TASK TO COMPLETE
Find all lines with the word "bébé" in the material, then copy them.

_ _ _ _

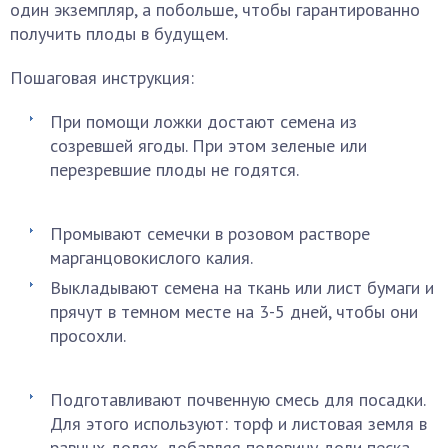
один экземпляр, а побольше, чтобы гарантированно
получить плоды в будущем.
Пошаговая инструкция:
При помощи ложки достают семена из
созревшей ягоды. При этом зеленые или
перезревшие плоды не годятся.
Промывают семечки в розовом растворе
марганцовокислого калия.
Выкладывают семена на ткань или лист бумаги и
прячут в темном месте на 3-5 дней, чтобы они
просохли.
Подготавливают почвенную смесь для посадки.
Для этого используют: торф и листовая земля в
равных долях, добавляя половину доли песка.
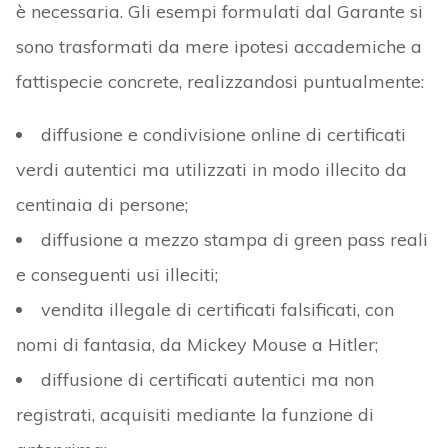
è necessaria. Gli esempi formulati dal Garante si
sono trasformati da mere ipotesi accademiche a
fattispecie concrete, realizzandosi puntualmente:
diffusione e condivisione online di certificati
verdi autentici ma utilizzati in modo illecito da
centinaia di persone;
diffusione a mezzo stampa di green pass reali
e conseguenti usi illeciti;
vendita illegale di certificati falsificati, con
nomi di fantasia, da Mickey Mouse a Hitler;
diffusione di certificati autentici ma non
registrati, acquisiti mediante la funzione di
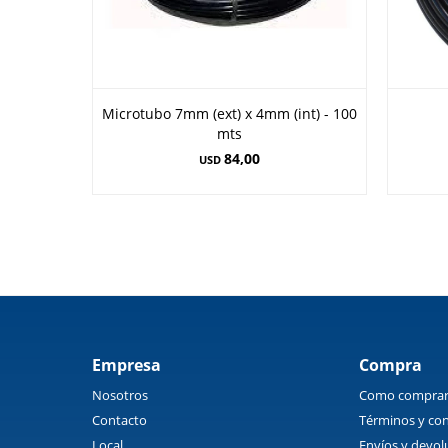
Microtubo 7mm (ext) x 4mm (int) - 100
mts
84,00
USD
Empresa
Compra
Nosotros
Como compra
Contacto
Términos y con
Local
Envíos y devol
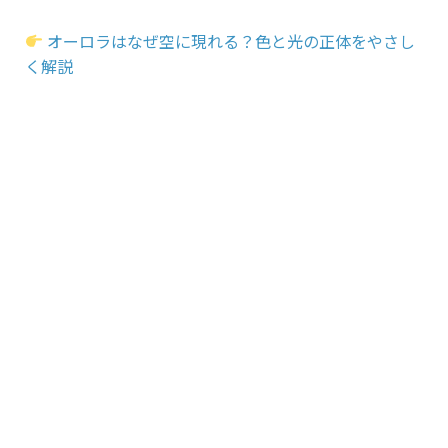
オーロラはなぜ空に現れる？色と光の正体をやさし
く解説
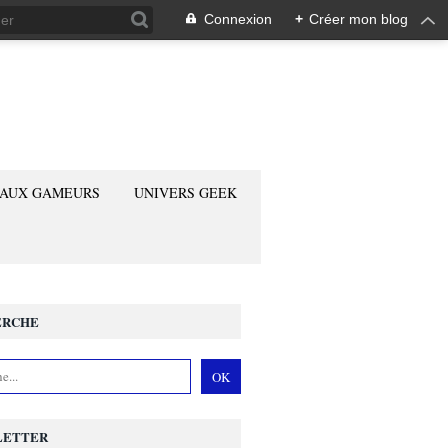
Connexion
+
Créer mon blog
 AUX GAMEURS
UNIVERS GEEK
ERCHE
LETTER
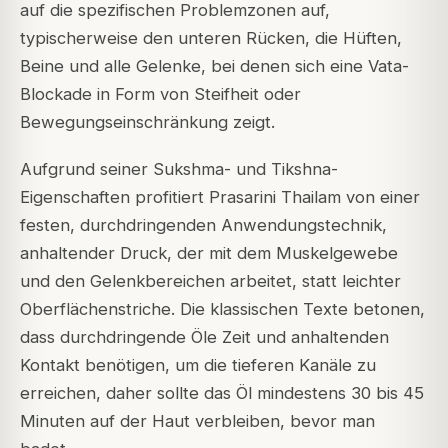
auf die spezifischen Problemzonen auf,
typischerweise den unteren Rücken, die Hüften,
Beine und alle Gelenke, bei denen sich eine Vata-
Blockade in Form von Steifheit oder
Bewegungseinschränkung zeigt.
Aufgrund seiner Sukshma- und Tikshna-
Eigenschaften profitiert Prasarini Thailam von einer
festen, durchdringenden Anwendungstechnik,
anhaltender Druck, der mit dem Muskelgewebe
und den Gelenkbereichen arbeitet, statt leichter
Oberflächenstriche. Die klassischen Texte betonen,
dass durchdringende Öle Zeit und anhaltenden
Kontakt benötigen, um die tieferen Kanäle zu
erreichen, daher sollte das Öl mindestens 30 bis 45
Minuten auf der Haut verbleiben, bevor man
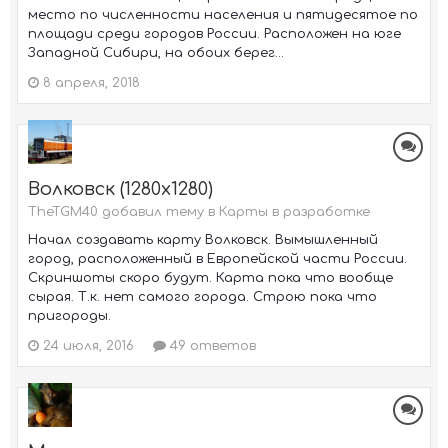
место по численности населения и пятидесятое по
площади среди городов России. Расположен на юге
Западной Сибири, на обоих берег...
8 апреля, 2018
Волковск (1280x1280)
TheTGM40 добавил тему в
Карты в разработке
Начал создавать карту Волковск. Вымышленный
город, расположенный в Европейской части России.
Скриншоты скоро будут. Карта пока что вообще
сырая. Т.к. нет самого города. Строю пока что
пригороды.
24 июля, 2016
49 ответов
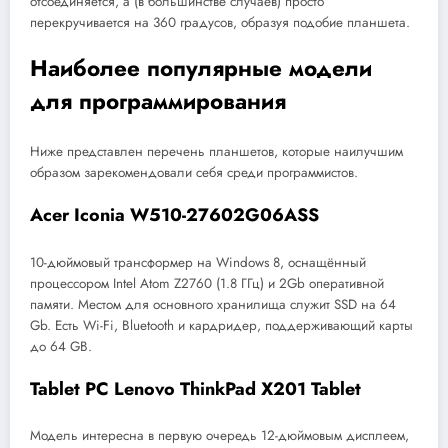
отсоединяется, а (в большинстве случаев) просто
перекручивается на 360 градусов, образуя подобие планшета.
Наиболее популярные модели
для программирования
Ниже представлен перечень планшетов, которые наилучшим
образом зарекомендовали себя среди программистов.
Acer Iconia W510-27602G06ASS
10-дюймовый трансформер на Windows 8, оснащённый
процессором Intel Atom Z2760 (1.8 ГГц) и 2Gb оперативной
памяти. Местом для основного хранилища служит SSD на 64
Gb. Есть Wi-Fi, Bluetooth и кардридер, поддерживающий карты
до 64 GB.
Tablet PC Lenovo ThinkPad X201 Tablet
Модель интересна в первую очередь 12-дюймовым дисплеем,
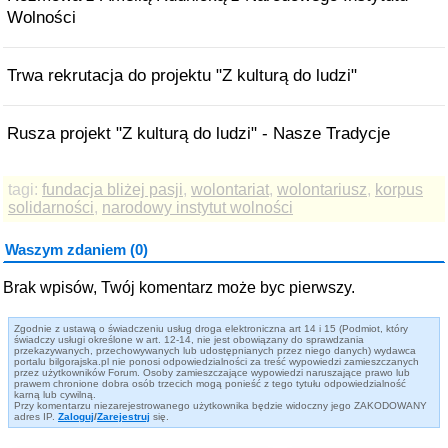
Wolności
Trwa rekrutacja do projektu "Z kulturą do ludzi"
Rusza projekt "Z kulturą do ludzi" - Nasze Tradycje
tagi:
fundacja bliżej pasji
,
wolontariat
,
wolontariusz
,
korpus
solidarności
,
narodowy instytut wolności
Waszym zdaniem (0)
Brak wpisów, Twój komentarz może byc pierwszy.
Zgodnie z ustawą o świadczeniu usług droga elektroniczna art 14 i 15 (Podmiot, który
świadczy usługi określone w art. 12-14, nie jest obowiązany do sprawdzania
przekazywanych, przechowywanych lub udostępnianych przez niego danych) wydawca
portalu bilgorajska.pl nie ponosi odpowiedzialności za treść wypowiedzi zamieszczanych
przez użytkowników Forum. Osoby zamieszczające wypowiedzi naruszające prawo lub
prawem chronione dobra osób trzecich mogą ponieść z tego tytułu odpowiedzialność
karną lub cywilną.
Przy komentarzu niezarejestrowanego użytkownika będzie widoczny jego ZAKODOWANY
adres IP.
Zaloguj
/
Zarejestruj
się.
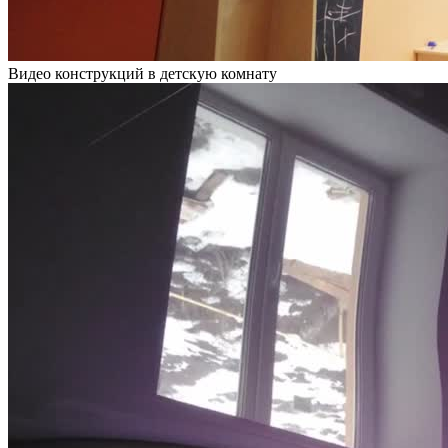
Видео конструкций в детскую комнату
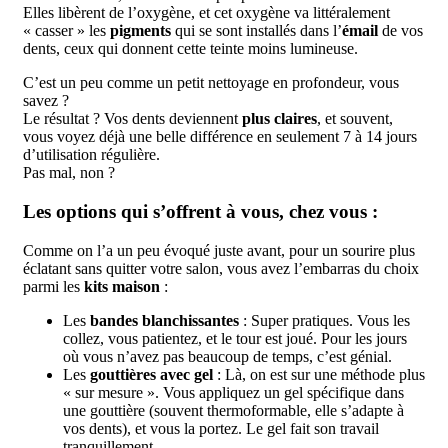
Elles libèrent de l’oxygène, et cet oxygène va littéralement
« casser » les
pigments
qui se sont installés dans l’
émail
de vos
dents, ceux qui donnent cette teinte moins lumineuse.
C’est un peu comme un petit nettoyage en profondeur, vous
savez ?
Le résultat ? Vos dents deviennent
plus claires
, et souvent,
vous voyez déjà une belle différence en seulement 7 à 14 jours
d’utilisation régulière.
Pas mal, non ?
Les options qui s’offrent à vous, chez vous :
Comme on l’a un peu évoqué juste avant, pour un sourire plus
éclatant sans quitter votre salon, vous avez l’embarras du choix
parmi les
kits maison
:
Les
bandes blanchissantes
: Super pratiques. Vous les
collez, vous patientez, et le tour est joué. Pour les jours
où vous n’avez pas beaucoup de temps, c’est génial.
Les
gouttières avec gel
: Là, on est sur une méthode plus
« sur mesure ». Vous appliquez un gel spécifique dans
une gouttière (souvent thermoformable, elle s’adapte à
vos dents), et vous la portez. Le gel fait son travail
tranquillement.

_ _ _ _

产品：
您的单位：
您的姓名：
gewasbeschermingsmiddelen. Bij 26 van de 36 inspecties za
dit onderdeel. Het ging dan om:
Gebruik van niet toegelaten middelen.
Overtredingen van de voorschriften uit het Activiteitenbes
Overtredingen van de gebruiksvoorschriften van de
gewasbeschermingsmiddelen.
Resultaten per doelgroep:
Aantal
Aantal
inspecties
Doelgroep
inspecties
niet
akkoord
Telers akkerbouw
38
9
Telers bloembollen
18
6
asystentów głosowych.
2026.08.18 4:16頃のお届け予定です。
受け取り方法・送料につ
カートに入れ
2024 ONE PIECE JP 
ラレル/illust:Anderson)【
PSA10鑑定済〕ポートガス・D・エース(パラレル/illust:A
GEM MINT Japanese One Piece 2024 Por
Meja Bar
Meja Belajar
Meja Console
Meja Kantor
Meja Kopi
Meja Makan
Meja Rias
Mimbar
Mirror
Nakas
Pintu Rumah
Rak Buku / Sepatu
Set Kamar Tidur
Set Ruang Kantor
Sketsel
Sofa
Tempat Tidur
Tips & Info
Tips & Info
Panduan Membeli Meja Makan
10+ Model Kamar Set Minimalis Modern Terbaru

_ _ _ _

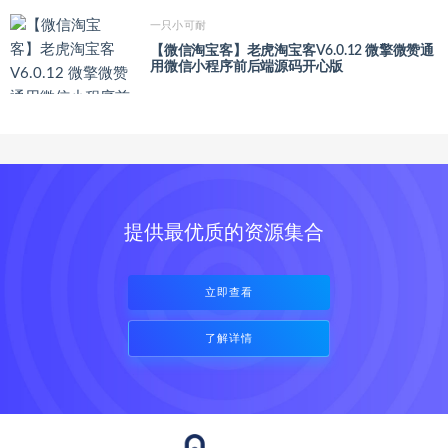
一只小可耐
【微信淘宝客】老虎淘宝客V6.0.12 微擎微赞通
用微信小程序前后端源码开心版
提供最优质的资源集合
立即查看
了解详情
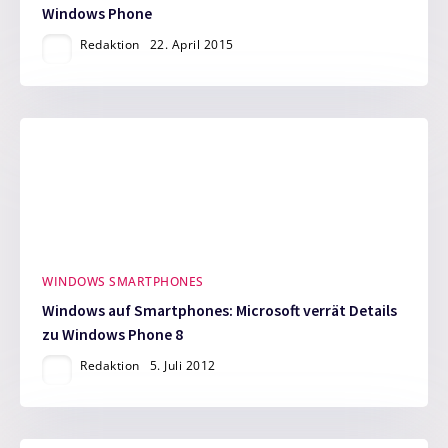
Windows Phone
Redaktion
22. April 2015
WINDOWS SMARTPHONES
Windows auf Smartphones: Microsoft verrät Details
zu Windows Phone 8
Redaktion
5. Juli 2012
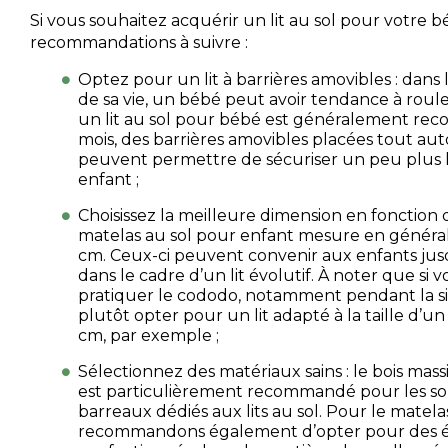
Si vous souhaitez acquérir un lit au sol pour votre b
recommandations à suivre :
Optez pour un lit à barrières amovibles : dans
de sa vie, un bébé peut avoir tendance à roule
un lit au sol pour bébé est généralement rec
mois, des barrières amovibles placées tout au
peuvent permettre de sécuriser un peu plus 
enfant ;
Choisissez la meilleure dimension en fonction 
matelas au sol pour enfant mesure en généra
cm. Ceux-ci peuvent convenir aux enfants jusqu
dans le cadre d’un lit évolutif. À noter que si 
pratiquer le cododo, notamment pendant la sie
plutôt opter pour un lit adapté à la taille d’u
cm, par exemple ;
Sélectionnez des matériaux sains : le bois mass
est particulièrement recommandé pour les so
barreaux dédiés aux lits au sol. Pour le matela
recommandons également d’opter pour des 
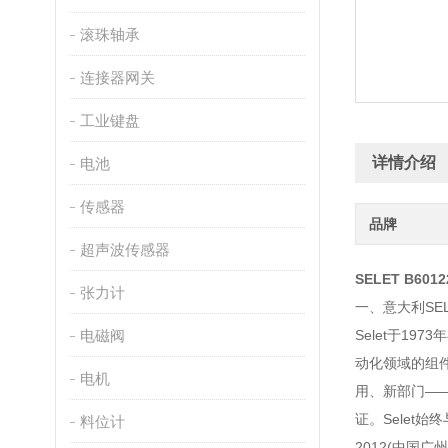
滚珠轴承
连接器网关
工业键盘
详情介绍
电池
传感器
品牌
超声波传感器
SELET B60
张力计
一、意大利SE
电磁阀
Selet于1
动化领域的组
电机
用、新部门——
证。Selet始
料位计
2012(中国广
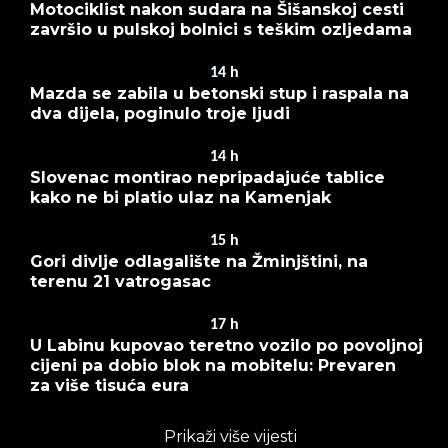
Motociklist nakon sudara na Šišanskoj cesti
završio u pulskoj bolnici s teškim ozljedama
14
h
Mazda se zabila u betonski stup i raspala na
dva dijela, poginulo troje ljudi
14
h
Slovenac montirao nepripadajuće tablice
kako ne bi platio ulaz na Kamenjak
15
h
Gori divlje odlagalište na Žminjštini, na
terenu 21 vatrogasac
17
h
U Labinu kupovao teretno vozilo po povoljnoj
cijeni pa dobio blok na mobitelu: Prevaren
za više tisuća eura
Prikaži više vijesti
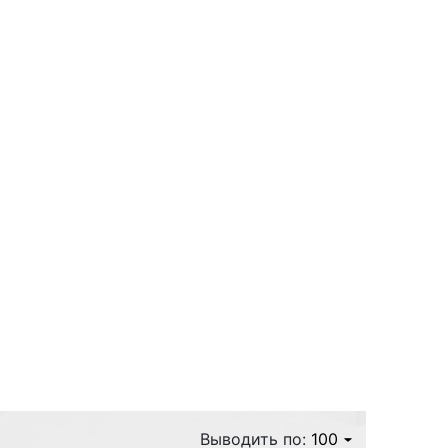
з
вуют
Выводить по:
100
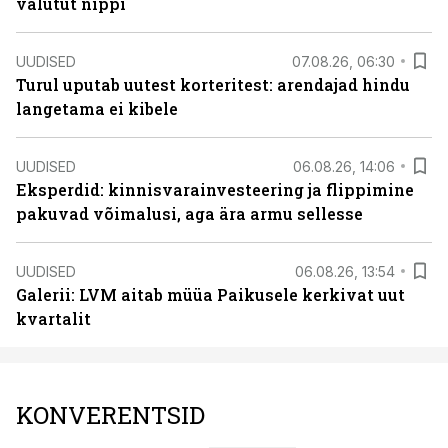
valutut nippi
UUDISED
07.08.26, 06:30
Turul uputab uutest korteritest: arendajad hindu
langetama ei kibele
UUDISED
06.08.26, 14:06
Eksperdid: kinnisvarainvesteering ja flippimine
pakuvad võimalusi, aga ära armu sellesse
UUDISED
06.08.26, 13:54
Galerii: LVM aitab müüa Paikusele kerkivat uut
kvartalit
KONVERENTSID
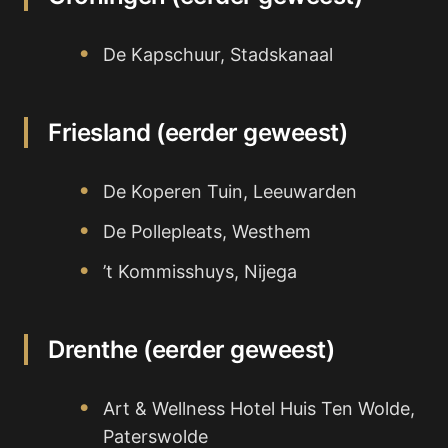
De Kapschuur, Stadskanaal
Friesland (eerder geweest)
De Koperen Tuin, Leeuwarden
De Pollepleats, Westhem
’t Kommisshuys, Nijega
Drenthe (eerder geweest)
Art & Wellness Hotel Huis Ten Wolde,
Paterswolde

_ _ _ _

YOUR RESPONSE
de sa vie, un bébé peut avoir tendance à roule
un lit au sol pour bébé est généralement rec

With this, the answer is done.